After a careful review of the facts, the Court of Chancery upheld Kerbawy's consent solicitation and declared that his new board was validly elected as ACell's directors. The court began its analysis by noting the "heavy burden" borne by a party seeking to set aside a stockholder election. That only makes sense for otherwise the court would find itself in the almost impossible circumstance of deciding how the vote would have come out if the contestants had been more truthful or had acted differently. Who can say why stockholders voted as they did in a close contest, particularly one involving active, extensive solicitation? That task would have been particularly difficult in the Kerbawy case because no individual who consented to Kerbawy's solicitation had come forward to complain he had been misled.
That does not mean that the Court of Chancery will never invalidate a stockholder vote. It has done so before. For example, in Agranoff v. Miller (Del. Ch. April 12, 1999), aff'd, 737 A2d 530 (Del. 1999), the court did invalidate written consents because the stockholder voting those consents had obtained his stock wrongfully, by violating a stockholders' agreement that restricted stock transfers. Moreover, as the Kerbawy decision notes, there is a level of deception that will justify invalidating a stockholder vote. Outright lies about something a stockholder would consider material will not be tolerated. The court will judge materiality by an objective standard of what a reasonable stockholder would have relied upon in casting his vote.

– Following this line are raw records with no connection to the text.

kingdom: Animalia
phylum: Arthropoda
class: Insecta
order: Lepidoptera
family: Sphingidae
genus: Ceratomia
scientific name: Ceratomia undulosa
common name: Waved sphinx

To determine what factors will tip the balance and meet that heavy burden required to invalidate a vote, several aspects of Kerbawy are worth noting. First, Kerbawy involved a real contest. Both sides had the opportunity to tell their story. If the cure for misleading statements is the truth, then a true contest will make the court less likely to intervene. While there is no requirement there be a debate before stockholder consents are effective, the ability to counter the other side's statements is important to the Court of Chancery in reviewing a challenge to the vote.

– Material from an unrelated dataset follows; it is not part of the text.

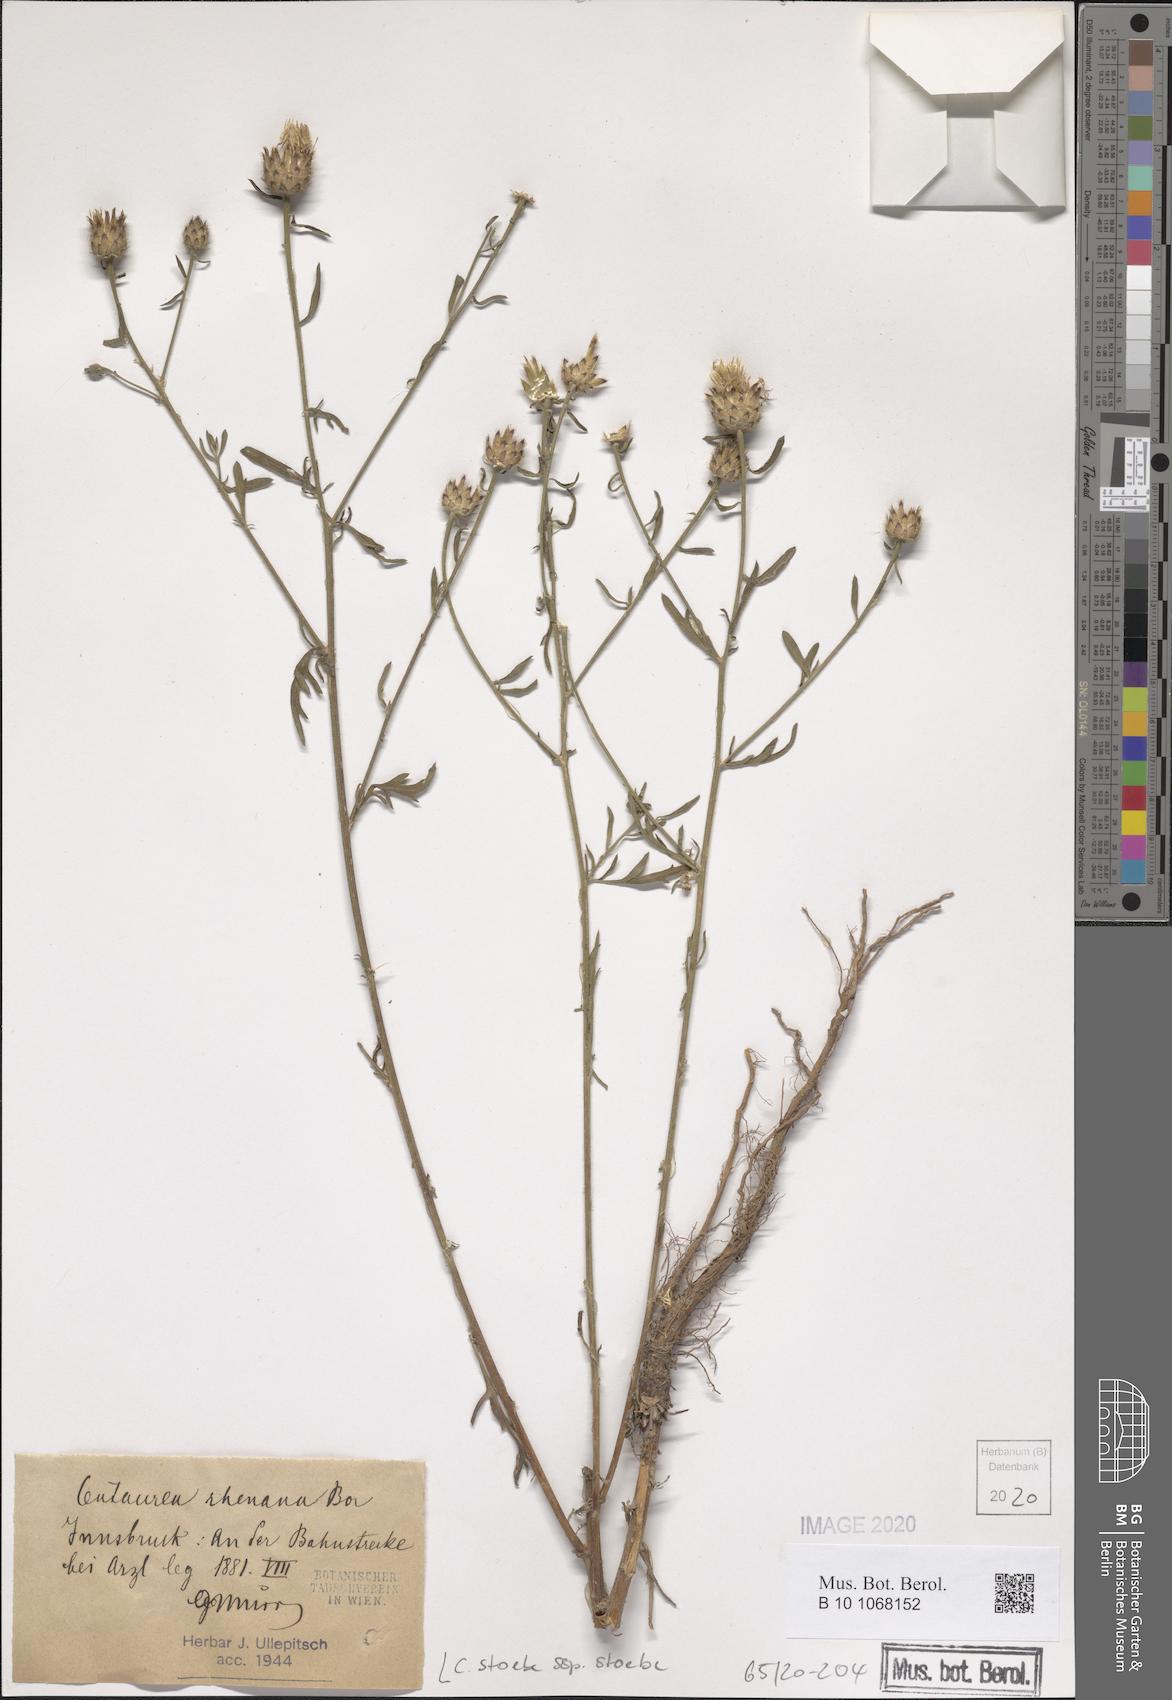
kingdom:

Second, the court will consider if stockholder rights have been violated in some way other than the right to be told the truth. Thus, Agranoff involved the violation of a stockholders' agreement that warranted court relief. But on the other hand, the violation of a separation agreement by a supporter of Kerbawy did not warrant such relief. The different results turned on the nature of the right alleged to be violated. Kerbawy involved management's "right" to not be opposed in a consent solicitation, not the rights of all stockholders under a stockholder agreement. Protecting stockholder rights is more important than management's desire to remain unopposed.
Finally, the Court of Chancery will not intervene when the real dispute between the contestants is over business strategy. The court is not going to run the business of Delaware corporations by taking sides over what business plan is best. Thus, it is useless to argue that a stockholder vote should be set aside because the stockholders are supporting a bad business plan or favoring the short-term over long-range business development.
Kerbawy presents an excellent guide on what not to do to conduct a stockholder solicitation under Delaware law. Activists and management should follow its lessons.